(RECORD EXCERPTS Opens)
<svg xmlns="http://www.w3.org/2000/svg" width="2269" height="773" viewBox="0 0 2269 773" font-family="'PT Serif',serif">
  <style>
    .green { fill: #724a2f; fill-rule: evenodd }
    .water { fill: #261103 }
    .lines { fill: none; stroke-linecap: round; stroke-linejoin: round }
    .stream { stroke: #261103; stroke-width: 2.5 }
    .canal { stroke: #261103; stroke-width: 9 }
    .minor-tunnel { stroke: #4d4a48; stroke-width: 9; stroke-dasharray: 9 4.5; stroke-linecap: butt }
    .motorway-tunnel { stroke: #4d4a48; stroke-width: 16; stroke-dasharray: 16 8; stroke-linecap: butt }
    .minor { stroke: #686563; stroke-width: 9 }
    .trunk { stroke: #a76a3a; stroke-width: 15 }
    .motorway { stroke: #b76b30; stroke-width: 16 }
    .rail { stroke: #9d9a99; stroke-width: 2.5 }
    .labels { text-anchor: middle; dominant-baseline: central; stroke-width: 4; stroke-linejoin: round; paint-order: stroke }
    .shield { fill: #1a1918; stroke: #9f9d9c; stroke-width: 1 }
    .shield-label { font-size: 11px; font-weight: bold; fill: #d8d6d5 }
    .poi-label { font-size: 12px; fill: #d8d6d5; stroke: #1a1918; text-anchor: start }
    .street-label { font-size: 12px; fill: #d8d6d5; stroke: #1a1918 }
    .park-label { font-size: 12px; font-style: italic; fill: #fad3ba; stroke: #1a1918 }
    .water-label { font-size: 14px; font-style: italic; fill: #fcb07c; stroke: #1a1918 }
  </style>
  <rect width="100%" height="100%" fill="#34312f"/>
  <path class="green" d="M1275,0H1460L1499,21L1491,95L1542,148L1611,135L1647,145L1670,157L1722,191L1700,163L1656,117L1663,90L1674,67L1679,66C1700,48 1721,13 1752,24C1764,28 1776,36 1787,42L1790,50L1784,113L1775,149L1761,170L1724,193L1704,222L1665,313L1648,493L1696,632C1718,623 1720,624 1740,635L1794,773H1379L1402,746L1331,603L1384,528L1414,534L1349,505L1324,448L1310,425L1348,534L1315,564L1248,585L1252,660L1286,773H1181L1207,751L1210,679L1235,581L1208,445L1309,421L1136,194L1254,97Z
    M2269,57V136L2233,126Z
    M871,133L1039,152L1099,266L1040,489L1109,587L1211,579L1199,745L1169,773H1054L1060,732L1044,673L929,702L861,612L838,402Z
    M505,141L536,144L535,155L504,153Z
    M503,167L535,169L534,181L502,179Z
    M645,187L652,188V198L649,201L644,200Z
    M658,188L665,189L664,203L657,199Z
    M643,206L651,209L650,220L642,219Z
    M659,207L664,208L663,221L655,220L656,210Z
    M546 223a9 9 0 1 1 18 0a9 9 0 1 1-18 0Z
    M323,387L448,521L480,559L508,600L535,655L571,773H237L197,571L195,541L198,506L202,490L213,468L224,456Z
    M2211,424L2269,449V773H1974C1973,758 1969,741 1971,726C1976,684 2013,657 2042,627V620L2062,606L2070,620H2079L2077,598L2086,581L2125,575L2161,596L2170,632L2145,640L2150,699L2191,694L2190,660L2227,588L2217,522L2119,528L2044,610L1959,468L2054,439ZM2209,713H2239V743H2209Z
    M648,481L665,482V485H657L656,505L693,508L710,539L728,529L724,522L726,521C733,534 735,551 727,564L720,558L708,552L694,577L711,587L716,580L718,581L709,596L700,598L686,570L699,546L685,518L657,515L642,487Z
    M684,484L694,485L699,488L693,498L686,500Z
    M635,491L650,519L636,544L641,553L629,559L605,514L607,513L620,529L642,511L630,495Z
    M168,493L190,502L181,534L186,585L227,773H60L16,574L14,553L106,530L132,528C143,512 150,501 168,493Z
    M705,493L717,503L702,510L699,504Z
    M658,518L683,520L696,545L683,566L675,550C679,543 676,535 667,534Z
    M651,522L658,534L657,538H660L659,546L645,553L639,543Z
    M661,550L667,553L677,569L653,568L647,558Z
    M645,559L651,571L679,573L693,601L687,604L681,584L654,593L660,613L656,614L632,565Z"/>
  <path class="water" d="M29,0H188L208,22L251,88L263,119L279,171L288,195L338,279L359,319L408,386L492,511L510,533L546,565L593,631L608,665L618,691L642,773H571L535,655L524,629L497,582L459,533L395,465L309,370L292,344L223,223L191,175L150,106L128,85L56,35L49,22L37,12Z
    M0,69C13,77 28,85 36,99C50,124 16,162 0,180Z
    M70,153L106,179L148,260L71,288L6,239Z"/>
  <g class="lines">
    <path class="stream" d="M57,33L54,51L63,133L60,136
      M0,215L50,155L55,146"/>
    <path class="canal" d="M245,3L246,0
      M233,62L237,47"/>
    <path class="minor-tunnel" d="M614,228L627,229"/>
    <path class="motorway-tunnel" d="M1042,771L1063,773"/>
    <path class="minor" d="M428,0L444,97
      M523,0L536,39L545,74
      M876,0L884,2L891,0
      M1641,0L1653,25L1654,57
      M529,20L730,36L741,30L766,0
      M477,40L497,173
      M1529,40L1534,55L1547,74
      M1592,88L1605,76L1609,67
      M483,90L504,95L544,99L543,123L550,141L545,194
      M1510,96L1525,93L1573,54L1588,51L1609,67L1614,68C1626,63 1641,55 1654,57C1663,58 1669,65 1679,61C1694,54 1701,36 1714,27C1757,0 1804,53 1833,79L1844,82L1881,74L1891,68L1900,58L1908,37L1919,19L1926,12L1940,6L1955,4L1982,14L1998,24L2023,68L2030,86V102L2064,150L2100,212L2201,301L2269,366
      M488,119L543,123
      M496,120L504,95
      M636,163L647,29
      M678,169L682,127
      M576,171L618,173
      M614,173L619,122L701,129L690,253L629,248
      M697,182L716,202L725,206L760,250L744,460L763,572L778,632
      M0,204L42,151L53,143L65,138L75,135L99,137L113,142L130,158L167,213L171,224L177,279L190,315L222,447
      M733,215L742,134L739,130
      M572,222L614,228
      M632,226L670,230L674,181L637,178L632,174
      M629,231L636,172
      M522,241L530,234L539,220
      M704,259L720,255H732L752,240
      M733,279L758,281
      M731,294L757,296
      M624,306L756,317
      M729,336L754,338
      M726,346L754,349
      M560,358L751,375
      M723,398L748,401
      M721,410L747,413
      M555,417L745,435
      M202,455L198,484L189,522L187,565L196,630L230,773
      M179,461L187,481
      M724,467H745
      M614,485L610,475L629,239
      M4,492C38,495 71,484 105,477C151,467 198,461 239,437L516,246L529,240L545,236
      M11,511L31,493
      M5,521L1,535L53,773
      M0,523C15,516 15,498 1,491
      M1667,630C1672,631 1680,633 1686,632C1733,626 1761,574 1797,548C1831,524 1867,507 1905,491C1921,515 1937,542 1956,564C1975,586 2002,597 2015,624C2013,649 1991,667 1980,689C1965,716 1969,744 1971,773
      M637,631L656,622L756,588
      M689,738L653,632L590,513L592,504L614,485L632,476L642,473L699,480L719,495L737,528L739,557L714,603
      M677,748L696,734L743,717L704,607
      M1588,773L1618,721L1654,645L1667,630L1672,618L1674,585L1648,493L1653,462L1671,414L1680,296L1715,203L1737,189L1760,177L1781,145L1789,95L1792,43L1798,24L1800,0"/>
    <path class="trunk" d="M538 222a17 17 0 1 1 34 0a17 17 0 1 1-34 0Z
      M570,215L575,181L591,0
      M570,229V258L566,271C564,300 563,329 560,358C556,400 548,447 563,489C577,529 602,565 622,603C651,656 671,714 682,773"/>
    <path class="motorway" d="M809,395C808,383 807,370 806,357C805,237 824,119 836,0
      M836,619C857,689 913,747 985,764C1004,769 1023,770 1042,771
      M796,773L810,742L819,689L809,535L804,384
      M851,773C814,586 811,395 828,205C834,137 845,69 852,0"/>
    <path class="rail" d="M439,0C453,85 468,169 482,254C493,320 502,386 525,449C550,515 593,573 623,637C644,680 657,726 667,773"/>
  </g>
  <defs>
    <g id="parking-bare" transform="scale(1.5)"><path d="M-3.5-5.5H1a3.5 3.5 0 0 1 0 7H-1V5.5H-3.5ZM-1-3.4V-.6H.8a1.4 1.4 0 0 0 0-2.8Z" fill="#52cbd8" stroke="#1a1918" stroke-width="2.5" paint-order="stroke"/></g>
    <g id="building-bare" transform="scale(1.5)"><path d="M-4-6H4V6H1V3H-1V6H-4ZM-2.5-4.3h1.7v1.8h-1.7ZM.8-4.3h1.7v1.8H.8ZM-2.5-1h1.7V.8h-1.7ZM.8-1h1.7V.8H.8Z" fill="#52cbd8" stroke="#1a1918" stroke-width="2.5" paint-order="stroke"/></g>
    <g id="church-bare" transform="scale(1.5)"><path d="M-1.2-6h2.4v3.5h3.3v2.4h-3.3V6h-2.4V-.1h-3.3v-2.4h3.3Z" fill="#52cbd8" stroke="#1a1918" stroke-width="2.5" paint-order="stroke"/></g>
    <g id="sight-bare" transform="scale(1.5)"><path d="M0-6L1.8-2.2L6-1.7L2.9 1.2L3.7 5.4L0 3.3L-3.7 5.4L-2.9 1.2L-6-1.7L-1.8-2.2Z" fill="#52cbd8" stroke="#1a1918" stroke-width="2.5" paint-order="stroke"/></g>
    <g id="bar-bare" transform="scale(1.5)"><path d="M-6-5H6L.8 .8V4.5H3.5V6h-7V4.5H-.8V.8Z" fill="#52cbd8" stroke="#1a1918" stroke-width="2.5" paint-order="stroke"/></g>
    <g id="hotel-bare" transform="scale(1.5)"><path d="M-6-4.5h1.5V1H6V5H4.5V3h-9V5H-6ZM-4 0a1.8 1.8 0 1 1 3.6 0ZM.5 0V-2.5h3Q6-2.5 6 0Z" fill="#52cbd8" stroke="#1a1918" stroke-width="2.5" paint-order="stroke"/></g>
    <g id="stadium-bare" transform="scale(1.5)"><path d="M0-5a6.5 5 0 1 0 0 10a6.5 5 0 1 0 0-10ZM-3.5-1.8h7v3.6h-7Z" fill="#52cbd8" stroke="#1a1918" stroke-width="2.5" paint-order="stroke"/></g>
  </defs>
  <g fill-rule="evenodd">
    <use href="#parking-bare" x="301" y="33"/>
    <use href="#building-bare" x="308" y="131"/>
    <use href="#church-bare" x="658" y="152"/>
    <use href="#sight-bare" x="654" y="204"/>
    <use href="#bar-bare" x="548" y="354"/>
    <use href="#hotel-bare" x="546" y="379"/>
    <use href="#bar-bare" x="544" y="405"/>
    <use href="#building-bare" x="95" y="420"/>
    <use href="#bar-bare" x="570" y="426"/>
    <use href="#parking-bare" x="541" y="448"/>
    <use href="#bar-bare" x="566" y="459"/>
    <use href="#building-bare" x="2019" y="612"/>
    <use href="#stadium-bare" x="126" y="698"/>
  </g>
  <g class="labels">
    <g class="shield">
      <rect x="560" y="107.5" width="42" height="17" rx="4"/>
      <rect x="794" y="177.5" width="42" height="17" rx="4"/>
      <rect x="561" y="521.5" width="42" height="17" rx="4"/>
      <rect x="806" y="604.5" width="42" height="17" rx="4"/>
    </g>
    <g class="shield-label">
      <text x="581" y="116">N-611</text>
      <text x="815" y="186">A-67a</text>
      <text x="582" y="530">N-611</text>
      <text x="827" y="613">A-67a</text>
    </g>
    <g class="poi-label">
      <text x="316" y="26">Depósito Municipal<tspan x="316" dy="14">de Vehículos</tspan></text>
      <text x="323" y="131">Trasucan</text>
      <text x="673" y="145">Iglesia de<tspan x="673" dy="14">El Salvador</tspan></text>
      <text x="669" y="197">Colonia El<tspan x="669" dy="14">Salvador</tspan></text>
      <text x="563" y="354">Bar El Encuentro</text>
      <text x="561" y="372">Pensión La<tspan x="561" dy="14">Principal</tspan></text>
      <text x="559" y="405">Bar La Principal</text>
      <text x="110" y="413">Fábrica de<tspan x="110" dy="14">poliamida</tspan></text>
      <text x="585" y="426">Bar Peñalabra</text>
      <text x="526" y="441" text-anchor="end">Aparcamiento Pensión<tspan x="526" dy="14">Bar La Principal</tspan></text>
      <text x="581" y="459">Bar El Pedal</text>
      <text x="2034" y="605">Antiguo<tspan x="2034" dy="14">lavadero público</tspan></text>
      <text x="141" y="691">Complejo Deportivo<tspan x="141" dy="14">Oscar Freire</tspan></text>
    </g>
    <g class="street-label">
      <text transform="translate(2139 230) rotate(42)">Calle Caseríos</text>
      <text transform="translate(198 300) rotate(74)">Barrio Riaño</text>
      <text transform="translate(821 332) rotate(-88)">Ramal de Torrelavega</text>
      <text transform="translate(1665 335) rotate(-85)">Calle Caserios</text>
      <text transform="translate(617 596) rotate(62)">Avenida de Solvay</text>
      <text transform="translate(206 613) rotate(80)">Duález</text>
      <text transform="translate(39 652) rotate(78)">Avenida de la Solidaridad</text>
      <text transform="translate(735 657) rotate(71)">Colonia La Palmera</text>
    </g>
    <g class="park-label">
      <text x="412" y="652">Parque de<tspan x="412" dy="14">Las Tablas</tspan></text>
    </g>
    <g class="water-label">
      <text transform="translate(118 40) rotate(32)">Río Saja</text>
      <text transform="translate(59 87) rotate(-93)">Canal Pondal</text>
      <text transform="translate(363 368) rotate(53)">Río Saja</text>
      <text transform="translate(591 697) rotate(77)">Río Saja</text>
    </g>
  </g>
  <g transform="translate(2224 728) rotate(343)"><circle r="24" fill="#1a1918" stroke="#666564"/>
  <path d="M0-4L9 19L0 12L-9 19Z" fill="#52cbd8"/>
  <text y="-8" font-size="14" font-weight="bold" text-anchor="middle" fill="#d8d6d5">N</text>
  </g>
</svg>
(RECORD EXCERPTS Closes)
(RECORD EXCERPTS Opens)
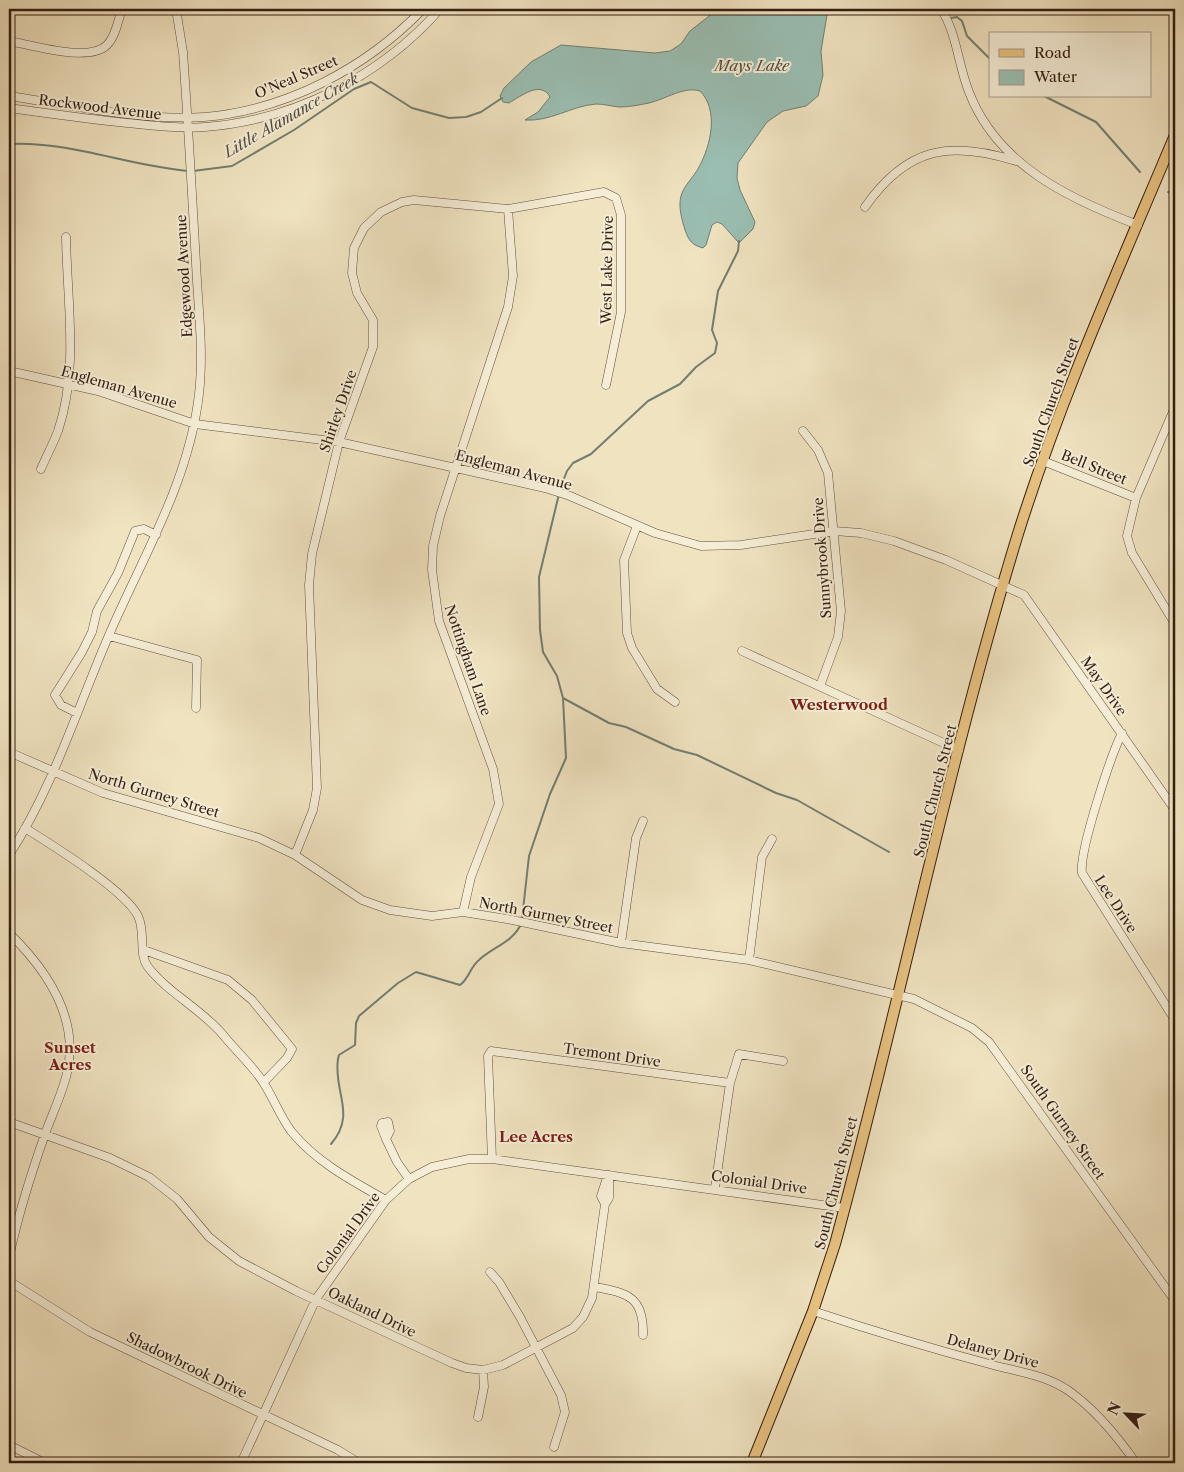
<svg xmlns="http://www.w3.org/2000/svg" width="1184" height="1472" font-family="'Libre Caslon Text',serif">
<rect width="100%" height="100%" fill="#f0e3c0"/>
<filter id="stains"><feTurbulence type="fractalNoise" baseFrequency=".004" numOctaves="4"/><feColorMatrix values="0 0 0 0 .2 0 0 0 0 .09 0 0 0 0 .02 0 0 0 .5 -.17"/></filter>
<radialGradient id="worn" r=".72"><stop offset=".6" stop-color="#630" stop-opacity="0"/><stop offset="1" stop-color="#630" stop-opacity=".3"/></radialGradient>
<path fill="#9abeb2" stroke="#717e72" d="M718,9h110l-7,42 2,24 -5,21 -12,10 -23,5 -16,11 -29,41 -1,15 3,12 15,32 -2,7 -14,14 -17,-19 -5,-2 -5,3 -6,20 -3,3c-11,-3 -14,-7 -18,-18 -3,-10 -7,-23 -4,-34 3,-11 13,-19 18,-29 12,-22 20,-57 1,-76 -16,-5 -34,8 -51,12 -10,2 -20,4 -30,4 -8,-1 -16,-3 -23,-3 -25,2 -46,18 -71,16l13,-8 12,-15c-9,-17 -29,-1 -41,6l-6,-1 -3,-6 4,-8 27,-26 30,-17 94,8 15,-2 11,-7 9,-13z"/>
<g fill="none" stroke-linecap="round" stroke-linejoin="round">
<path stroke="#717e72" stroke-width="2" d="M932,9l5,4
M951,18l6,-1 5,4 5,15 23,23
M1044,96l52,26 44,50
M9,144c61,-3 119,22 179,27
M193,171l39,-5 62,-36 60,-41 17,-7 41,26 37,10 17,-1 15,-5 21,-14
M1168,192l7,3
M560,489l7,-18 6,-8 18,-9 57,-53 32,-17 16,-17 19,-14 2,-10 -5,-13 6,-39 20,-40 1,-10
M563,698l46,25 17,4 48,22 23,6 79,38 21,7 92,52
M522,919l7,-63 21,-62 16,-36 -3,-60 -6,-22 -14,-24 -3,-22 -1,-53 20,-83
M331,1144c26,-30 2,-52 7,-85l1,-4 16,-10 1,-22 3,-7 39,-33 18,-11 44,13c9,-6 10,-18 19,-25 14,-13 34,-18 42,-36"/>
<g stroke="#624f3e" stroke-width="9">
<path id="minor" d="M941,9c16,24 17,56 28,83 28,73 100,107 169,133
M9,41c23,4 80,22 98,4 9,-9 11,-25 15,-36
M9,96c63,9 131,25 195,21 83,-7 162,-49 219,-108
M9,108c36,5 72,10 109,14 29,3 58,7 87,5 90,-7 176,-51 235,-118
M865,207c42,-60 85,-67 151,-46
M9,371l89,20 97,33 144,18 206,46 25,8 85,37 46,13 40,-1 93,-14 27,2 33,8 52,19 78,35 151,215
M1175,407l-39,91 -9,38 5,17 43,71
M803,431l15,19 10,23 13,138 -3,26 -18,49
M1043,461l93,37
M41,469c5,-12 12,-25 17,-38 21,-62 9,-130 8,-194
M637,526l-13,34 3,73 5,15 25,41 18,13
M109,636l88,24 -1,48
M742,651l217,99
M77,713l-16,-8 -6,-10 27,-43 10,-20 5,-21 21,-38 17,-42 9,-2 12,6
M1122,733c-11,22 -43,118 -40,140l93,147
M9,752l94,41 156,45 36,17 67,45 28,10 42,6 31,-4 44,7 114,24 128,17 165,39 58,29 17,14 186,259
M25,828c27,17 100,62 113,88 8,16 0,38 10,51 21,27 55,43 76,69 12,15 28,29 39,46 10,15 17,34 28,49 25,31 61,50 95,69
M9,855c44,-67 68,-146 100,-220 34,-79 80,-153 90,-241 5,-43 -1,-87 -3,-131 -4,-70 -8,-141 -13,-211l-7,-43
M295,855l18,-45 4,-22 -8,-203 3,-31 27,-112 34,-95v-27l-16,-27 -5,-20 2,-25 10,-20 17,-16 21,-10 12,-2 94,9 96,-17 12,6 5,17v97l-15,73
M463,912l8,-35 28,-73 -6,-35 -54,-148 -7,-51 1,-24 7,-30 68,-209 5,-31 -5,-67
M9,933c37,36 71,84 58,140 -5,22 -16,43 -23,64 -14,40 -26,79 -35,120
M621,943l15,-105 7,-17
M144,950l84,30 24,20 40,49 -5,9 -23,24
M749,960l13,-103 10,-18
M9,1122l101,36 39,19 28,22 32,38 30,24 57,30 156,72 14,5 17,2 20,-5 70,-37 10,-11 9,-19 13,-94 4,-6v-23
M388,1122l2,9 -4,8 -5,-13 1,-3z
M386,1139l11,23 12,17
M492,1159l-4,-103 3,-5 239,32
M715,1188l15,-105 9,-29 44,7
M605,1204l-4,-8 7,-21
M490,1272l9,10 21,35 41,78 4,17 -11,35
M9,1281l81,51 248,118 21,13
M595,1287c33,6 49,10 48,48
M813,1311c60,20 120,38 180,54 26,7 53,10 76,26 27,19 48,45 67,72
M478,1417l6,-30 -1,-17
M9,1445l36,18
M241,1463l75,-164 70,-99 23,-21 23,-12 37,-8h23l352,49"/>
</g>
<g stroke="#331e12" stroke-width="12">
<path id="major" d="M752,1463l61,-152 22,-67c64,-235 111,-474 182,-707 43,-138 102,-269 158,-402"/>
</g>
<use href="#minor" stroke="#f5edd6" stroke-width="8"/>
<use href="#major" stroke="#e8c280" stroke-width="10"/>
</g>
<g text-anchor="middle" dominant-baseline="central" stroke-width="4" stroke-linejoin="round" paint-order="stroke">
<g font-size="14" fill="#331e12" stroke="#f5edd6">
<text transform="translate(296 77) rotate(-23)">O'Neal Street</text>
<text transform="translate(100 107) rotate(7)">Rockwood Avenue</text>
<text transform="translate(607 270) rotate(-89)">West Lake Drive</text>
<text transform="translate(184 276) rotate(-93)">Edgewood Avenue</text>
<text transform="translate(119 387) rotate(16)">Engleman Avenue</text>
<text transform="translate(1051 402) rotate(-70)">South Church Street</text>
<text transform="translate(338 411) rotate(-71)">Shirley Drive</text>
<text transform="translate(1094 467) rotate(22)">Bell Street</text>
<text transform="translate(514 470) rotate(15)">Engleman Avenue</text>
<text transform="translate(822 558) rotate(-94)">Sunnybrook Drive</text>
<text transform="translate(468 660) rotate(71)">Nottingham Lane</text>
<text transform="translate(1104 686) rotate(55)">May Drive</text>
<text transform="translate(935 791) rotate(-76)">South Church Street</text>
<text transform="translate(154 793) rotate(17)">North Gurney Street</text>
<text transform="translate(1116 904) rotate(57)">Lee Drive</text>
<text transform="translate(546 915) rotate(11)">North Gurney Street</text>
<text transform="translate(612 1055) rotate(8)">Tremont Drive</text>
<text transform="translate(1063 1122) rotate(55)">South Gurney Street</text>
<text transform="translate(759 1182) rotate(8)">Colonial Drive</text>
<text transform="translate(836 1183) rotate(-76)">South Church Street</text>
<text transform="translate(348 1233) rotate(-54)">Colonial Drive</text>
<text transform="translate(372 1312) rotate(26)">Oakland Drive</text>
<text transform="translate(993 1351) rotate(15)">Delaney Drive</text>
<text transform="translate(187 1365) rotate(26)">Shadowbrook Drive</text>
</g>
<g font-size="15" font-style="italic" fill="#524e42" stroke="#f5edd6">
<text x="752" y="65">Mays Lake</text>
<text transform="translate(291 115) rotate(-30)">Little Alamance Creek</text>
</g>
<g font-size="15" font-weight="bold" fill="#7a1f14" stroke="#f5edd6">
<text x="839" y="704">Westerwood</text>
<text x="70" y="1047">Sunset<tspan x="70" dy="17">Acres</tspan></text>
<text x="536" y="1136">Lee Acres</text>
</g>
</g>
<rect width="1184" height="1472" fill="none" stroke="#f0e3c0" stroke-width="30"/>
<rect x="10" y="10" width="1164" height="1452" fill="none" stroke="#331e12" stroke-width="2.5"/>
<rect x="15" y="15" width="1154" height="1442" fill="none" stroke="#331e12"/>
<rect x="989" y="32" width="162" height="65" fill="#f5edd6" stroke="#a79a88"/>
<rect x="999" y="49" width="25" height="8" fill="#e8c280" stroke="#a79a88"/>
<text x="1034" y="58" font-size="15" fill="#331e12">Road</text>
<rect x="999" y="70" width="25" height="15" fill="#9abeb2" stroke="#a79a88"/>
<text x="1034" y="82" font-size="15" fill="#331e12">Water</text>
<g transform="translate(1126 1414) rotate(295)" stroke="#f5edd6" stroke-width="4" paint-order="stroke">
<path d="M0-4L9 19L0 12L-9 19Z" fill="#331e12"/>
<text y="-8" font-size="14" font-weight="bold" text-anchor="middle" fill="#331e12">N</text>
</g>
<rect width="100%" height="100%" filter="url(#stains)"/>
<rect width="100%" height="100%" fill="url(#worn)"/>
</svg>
(RECORD EXCERPTS Closes)
* [WHAT THE TASK ASKS]:
Locate the word "lines" in the records and collect each line it appears in.

* [EXERCISE RESULT]:
    .lines { fill: none; stroke-linecap: round; stroke-linejoin: round }
  <g class="lines">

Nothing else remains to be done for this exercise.